Yes. When I woke up from the surgery, I saw the nurses and my mother, and I was just so profoundly grateful to be alive and I opened my mouth to say "thank you" and nothing came out. My voice was gone.
That would be frightening for anyone — but you're an opera singer.
Yeah, it was unlike anything I could've ever imaged. But so was the sense of gratitude. I really was overwhelmed by the fact that all these people had worked so hard to make sure that I was still there.
And we are talking about scores of people.
Literally scores of people. You know, whenever there is a major medical crisis, it's easy to forget all of the hands that are involved in helping us. Watching that human team work together to do the work of angels and magicians and saints is something that is truly miraculous. I think sometimes we want winged figures to bring us miracles, but I think in life we're usually one another's angels.
Let me ask you at least about one of your physicians: Doctor Marie Budev of the Cleveland Clinic — head of the transplant division. A real heroine. She came to your family just before the second transplant operation and said, "Look, you've got to let me know when Charity has had enough."
There was this whole thing about "death panels" when we were talking about the ACA a while ago. And as someone who has faced death a lot, I found it really sad, because one of the responsibilities of doctors is to help you to understand what the different paths forward look like. And to do that with delicacy and with kindness, with concern and with thoughtfulness. And it seems like a particularly difficult job to ask of people who've trained to keep their fellow earthly sojourners alive.
But I am so grateful that she cared enough to take both me and my husband, and my husband and mother, aside at different points and ask, "What do we want this to look like? What do you want to happen when Charity dies?" It's a really important conversation that we each need to have with each other, with our doctors, because death happens. And delaying those conversations doesn't help anybody.

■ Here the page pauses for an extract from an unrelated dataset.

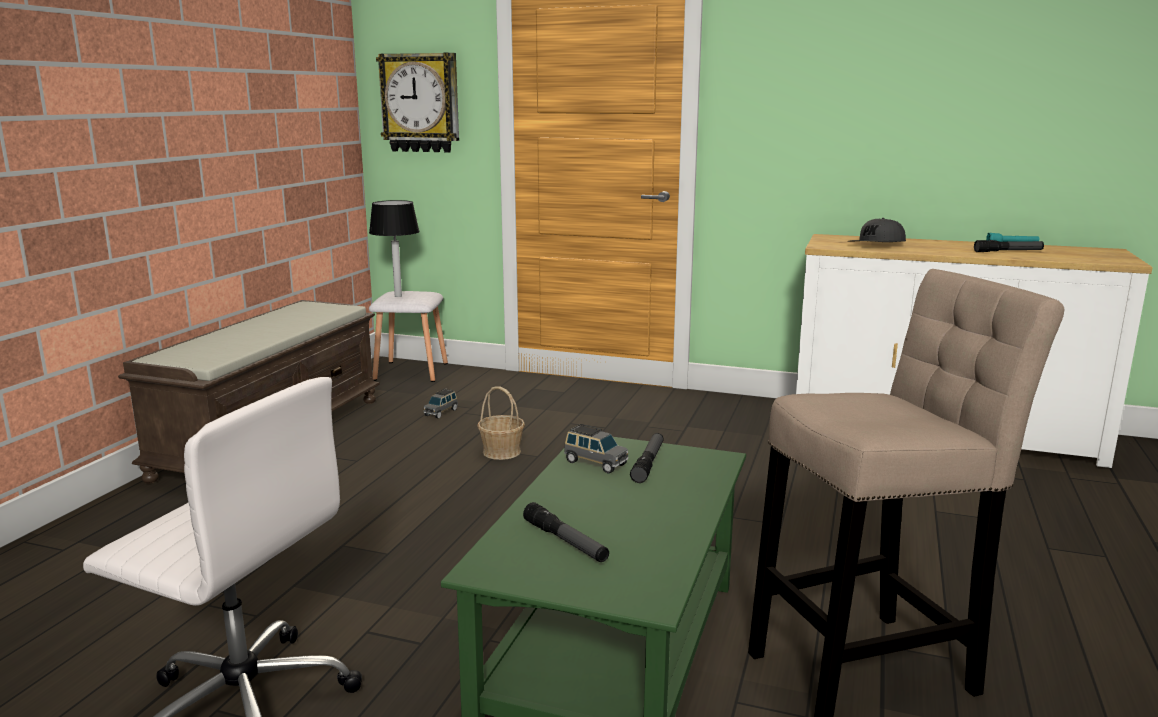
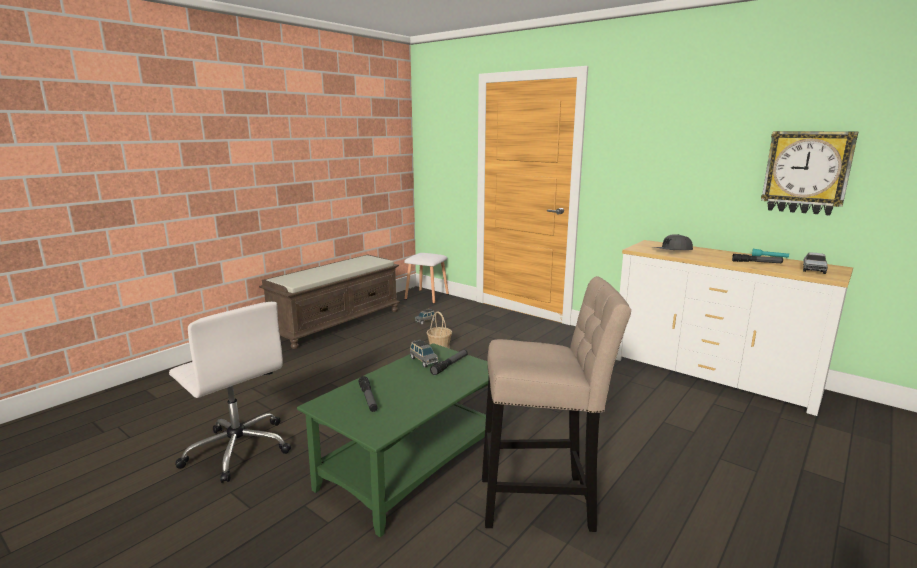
camera: 20 degrees right, 0 degrees up
table lamp [369,200,420,297] -> none
wall clock [376,53,459,153] -> wall clock moved to [761,131,858,216]
none -> toy truck [803,252,828,274]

What's it like to sing with somebody else's lungs?
There's something very mystical about singing. Because we all have these two tiny little flaps of skin in our throat, but some people can't really sing at all. And some people sound like angels when they do it, you know? [Laughs.] And no one really knows why! And I think that for me, singing with someone else's lungs, it never lets me forget that I'm not the one who's in charge — whether you call it fate or chance or God, that we all have a reason that we're here; we all have a song to sing, whether it's musical or not. And I am very conscious of the fact that I am one of the human embodiments of my organ donor's life.

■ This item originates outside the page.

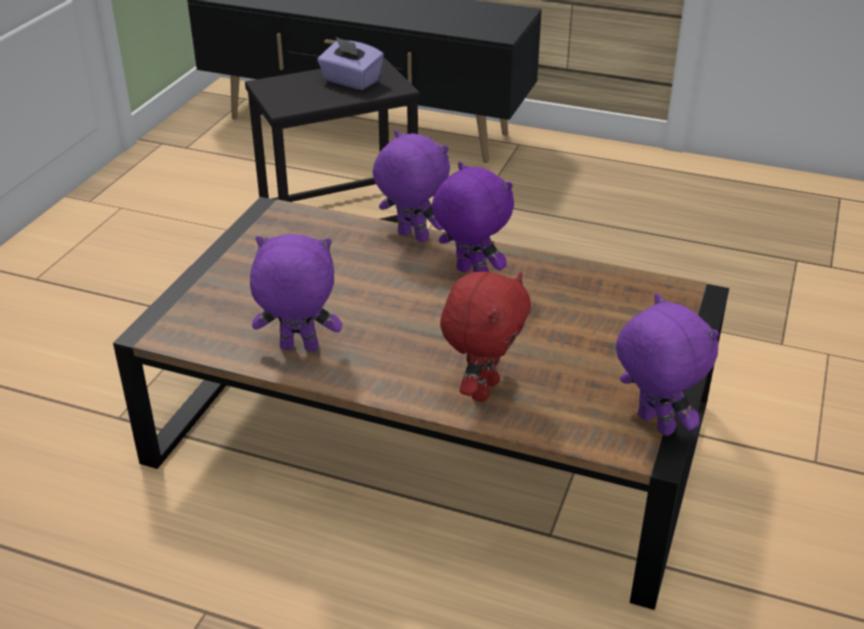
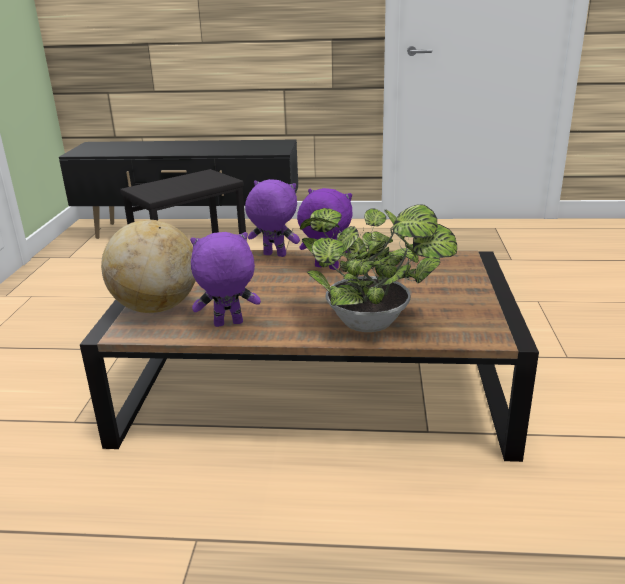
camera: 15 degrees left, 10 degrees down
purple tissue box [317,37,384,90] -> none
red plush toy [440,272,531,402] -> potted plant [300,204,457,332]
purple plush toy [616,293,719,436] -> none
none -> globe [101,220,196,313]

When I was getting ready for my Lincoln Center debut, when I was standing backstage, I'd been in the hospital for ten days preceding that, and all I could think about was this person. And I'd never met them — they had no connection to me other than the fact that a piece of them was literally keeping me alive. It's easy to feel very disconnected today; I'm so grateful that, as a transplant recipient, I am forced to remember how inextricably connected I am to people that I never met. But that they cared enough about someone they didn't know at all to keep me alive.